Safety Leadership is not the Basics – 20 Suggestions of Where to Start
A very popular one from the archives
When you do a search on the internet for ‘safety leadership’ the first hit that comes up is a QLD Government handout, a ‘toolkit for safety leadership’
Can you imagine what the zero harm state would produce, that’s right, simplistic basics peddled as leadership. Apparently safety leadership is about: the fundamentals of risk assessments, inspections, investigations, toolbox talks, consultation, challenging behaviours, site visits and recognition. Since when did the basics become leadership? Most of these aspects of safety are mandated anyway. Do a Google search on safety leadership and just see what you come up with, many advocates for safety leadership and really just peddling safety basics as excellence. Safety basics is not what safety leadership is about.
To demonstrate leadership in safety one would expect to go beyond the basics, to know much more about how to influence safety culture and provide vision for an organisation. There is much more one needs to know and enact in order to demonstrate safety leadership than just police what is mandated under the WHS Act. Here are just 20 suggestions of where to start:
- Learn about the psychology of risk, what drives human judgment and decision making.
Understand the psychology of perception and how perception affects decision making.
Study the fundamentals of motivation, and understand why some initiatives work and why other don’t.
Learn about heuristics as required by the Handbook Communication and Consultation about Risk (HB327). This is the handbook to the risk management standard AS/NZS ISO 31000.
Develop knowledge about social psychology, how people learn and the importance of the imagination in learning and prediction.
Learn the fundamentals of implicit knowledge.
Learn how to observe.
Learn how to read.
Learn more about the nature of risk and uncertainty and why a safety organisation should be a ‘humanising organisation’.
Learn how to think critically.
Develop a more sophisticated understanding of culture than ‘what we do around here’.
Develop an understanding of safety complexity as a ‘wicked problem’.
Understand the psychology of ergonomics.
Learn the fundamentals of the human unconscious and subconscious.
Learn the importance of how the geography of space, icons, symbols and non-rational communications influence human judgment and decision making.
Develop an understanding of the fundamentals of cognitive bias.
Learn about the psychology of goals and how the discourse and language of goals can counterintuitively trigger the opposite of what is targeted.
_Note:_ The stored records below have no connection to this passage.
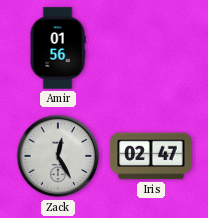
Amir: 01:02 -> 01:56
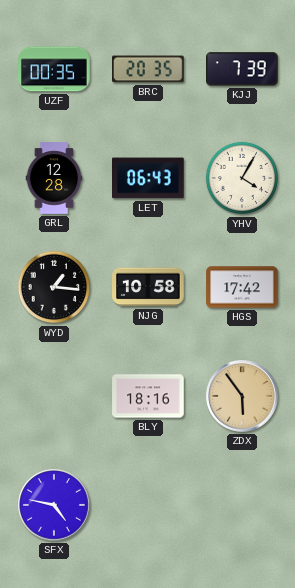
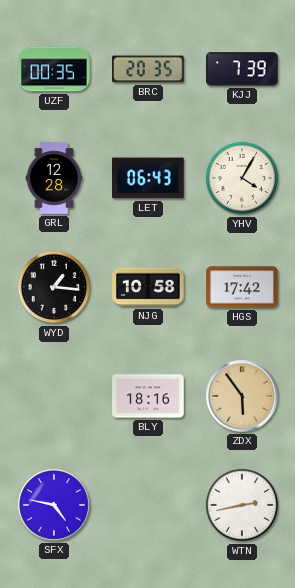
WTN: none -> 2:43
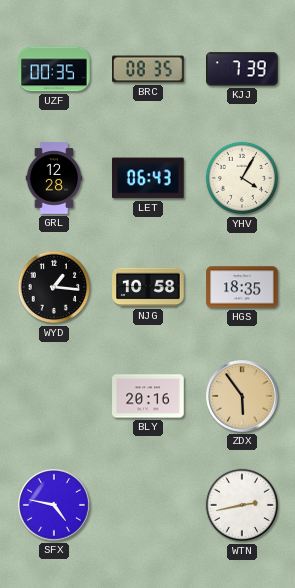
BRC: 20:35 -> 08:35
HGS: 17:42 -> 18:35
BLY: 18:16 -> 20:16
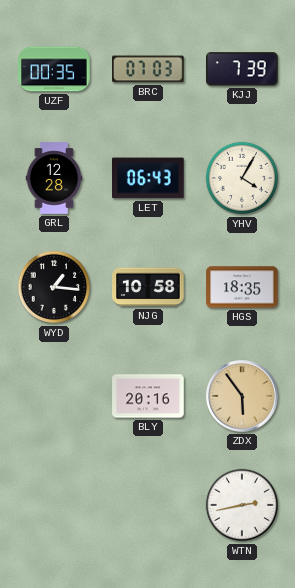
BRC: 08:35 -> 07:03
SFX: 4:47 -> none
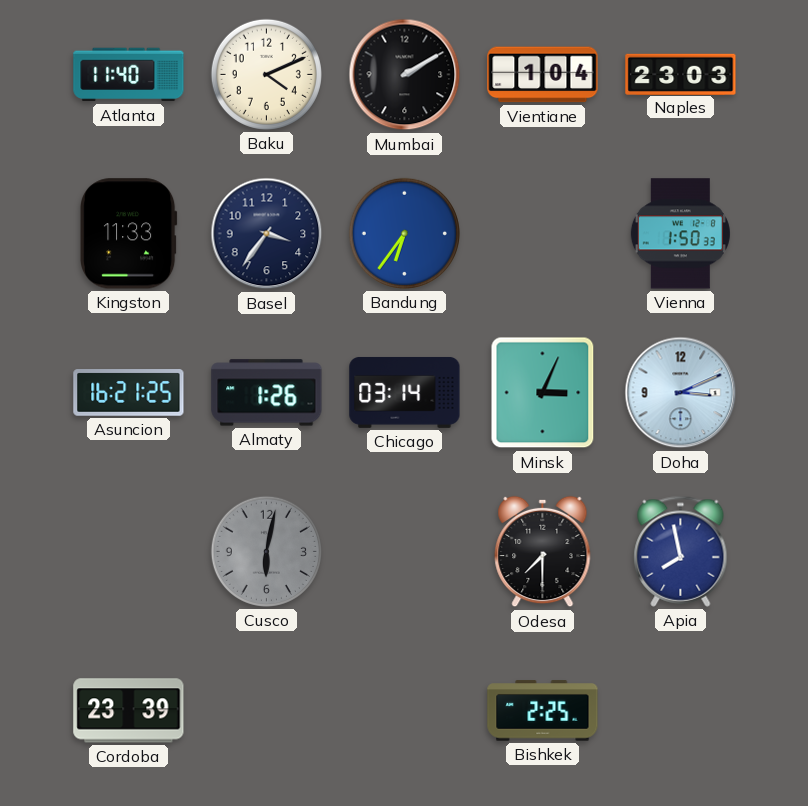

Learn about cognitive dissonance and why some messages in safety are not only ineffective but drive the opposite of what is being sought.
Learn about social politics in safety and how organisational dynamics affect safety performance.
Learn about sub-cultures and how factionalism affects organisational culture.
If you expect leaders to be more sophisticated in their understanding of safety and have a greater hold on how to influence others in the engagement of risk, then these topics are a place to start.